Saved data entries:
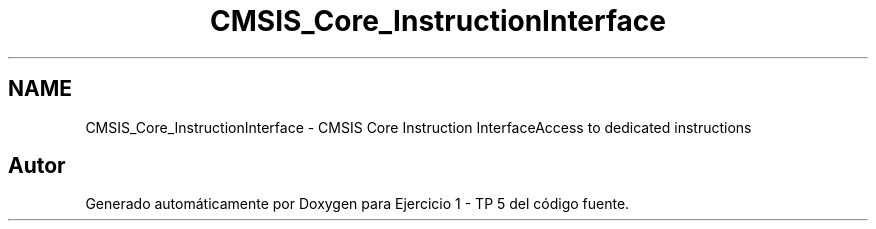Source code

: .TH "CMSIS_Core_InstructionInterface" 3 "Viernes, 14 de Septiembre de 2018" "Ejercicio 1 - TP 5" \" -*- nroff -*-
.ad l
.nh
.SH NAME
CMSIS_Core_InstructionInterface \- CMSIS Core Instruction InterfaceAccess to dedicated instructions 
.SH "Autor"
.PP 
Generado automáticamente por Doxygen para Ejercicio 1 - TP 5 del código fuente\&.
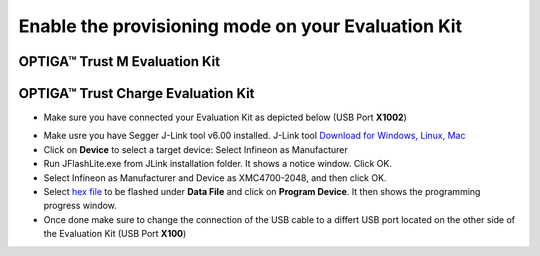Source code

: Enable the provisioning mode on your Evaluation Kit
---------------------------------------------------

OPTIGA™ Trust M Evaluation Kit
^^^^^^^^^^^^^^^^^^^^^^^^^^^^^^


OPTIGA™ Trust Charge Evaluation Kit
^^^^^^^^^^^^^^^^^^^^^^^^^^^^^^^^^^^
- Make sure you have connected your Evaluation Kit as depicted below (USB Port **X1002**)

.. image:: https://raw.githubusercontent.com/Infineon/Assets/master/Pictures/optiga_trust_charge_evalkit_debug_mode.jpg

- Make usre you have Segger J-Link tool v6.00 installed. J-Link tool `Download for Windows, Linux, Mac`_
- Click on **Device** to select a target device: Select Infineon as Manufacturer
- Run JFlashLite.exe from JLink installation folder. It shows a notice window. Click OK.
- Select Infineon as Manufacturer and Device as XMC4700-2048, and then click OK.
- Select `hex file`_ to be flashed under **Data File** and click on **Program Device**. It then shows the programming progress window.
- Once done make sure to change the connection of the USB cable to a differt USB port located on the other side of the Evaluation Kit (USB Port **X100**)

.. image:: https://raw.githubusercontent.com/Infineon/Assets/master/Pictures/optiga_trust_charge_evalkit_provisioning_mode.jpg



.. _Download for Windows, Linux, Mac: https://www.segger.com/downloads/jlink/#J-LinkSoftwareAndDocumentationPack
.. _hex file: _static/optiga_trust_charge_evalkit_uart_python.hex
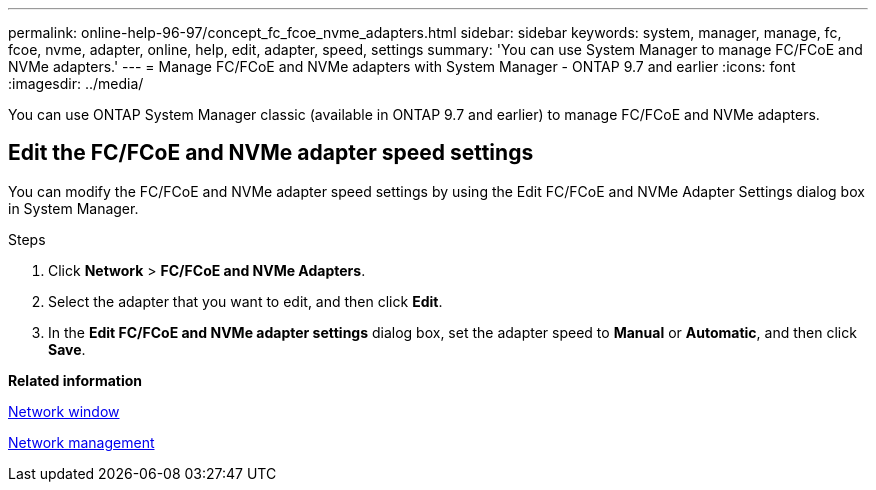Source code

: ---
permalink: online-help-96-97/concept_fc_fcoe_nvme_adapters.html
sidebar: sidebar
keywords: system, manager, manage, fc, fcoe, nvme, adapter, online, help, edit, adapter, speed, settings
summary: 'You can use System Manager to manage FC/FCoE and NVMe adapters.'
---
= Manage FC/FCoE and NVMe adapters with System Manager - ONTAP 9.7 and earlier
:icons: font
:imagesdir: ../media/

[.lead]
You can use ONTAP System Manager classic (available in ONTAP 9.7 and earlier) to manage FC/FCoE and NVMe adapters.

== Edit the FC/FCoE and NVMe adapter speed settings

You can modify the FC/FCoE and NVMe adapter speed settings by using the Edit FC/FCoE and NVMe Adapter Settings dialog box in System Manager.

.Steps

. Click *Network* > *FC/FCoE and NVMe Adapters*.
. Select the adapter that you want to edit, and then click *Edit*.
. In the *Edit FC/FCoE and NVMe adapter settings* dialog box, set the adapter speed to *Manual* or *Automatic*, and then click *Save*.

*Related information*

xref:reference_network_window.adoc[Network window]

https://docs.netapp.com/us-en/ontap/networking/index.html[Network management]

// 2021-12-10, Created by Aoife, sm-classic rework

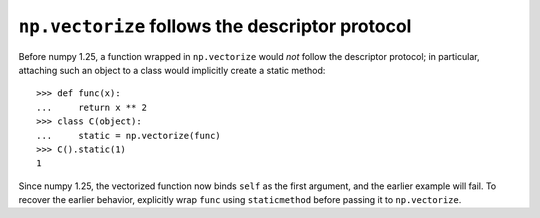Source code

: ``np.vectorize`` follows the descriptor protocol
------------------------------------------------

Before numpy 1.25, a function wrapped in ``np.vectorize`` would *not* follow
the descriptor protocol; in particular, attaching such an object to a class
would implicitly create a static method::

   >>> def func(x):
   ...     return x ** 2
   >>> class C(object):
   ...     static = np.vectorize(func)
   >>> C().static(1)
   1

Since numpy 1.25, the vectorized function now binds ``self`` as the first
argument, and the earlier example will fail.  To recover the earlier behavior,
explicitly wrap ``func`` using ``staticmethod`` before passing it to
``np.vectorize``.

DESCRIPTION OF THE TASK: Output all the records above exactly, but without their images.

RESPONSE TO THE TASK:
Source code

: .TH "CMSIS_Core_InstructionInterface" 3 "Viernes, 14 de Septiembre de 2018" "Ejercicio 1 - TP 5" \" -*- nroff -*-
.ad l
.nh
.SH NAME
CMSIS_Core_InstructionInterface \- CMSIS Core Instruction InterfaceAccess to dedicated instructions 
.SH "Autor"
.PP 
Generado automáticamente por Doxygen para Ejercicio 1 - TP 5 del código fuente\&.
Source code

: Enable the provisioning mode on your Evaluation Kit
---------------------------------------------------

OPTIGA™ Trust M Evaluation Kit
^^^^^^^^^^^^^^^^^^^^^^^^^^^^^^


OPTIGA™ Trust Charge Evaluation Kit
^^^^^^^^^^^^^^^^^^^^^^^^^^^^^^^^^^^
- Make sure you have connected your Evaluation Kit as depicted below (USB Port **X1002**)

.. image:: https://raw.githubusercontent.com/Infineon/Assets/master/Pictures/optiga_trust_charge_evalkit_debug_mode.jpg

- Make usre you have Segger J-Link tool v6.00 installed. J-Link tool `Download for Windows, Linux, Mac`_
- Click on **Device** to select a target device: Select Infineon as Manufacturer
- Run JFlashLite.exe from JLink installation folder. It shows a notice window. Click OK.
- Select Infineon as Manufacturer and Device as XMC4700-2048, and then click OK.
- Select `hex file`_ to be flashed under **Data File** and click on **Program Device**. It then shows the programming progress window.
- Once done make sure to change the connection of the USB cable to a differt USB port located on the other side of the Evaluation Kit (USB Port **X100**)

.. image:: https://raw.githubusercontent.com/Infineon/Assets/master/Pictures/optiga_trust_charge_evalkit_provisioning_mode.jpg



.. _Download for Windows, Linux, Mac: https://www.segger.com/downloads/jlink/#J-LinkSoftwareAndDocumentationPack
.. _hex file: _static/optiga_trust_charge_evalkit_uart_python.hex
Source code

: ---
permalink: online-help-96-97/concept_fc_fcoe_nvme_adapters.html
sidebar: sidebar
keywords: system, manager, manage, fc, fcoe, nvme, adapter, online, help, edit, adapter, speed, settings
summary: 'You can use System Manager to manage FC/FCoE and NVMe adapters.'
---
= Manage FC/FCoE and NVMe adapters with System Manager - ONTAP 9.7 and earlier
:icons: font
:imagesdir: ../media/

[.lead]
You can use ONTAP System Manager classic (available in ONTAP 9.7 and earlier) to manage FC/FCoE and NVMe adapters.

== Edit the FC/FCoE and NVMe adapter speed settings

You can modify the FC/FCoE and NVMe adapter speed settings by using the Edit FC/FCoE and NVMe Adapter Settings dialog box in System Manager.

.Steps

. Click *Network* > *FC/FCoE and NVMe Adapters*.
. Select the adapter that you want to edit, and then click *Edit*.
. In the *Edit FC/FCoE and NVMe adapter settings* dialog box, set the adapter speed to *Manual* or *Automatic*, and then click *Save*.

*Related information*

xref:reference_network_window.adoc[Network window]

https://docs.netapp.com/us-en/ontap/networking/index.html[Network management]

// 2021-12-10, Created by Aoife, sm-classic rework

Source code

: ``np.vectorize`` follows the descriptor protocol
------------------------------------------------

Before numpy 1.25, a function wrapped in ``np.vectorize`` would *not* follow
the descriptor protocol; in particular, attaching such an object to a class
would implicitly create a static method::

   >>> def func(x):
   ...     return x ** 2
   >>> class C(object):
   ...     static = np.vectorize(func)
   >>> C().static(1)
   1

Since numpy 1.25, the vectorized function now binds ``self`` as the first
argument, and the earlier example will fail.  To recover the earlier behavior,
explicitly wrap ``func`` using ``staticmethod`` before passing it to
``np.vectorize``.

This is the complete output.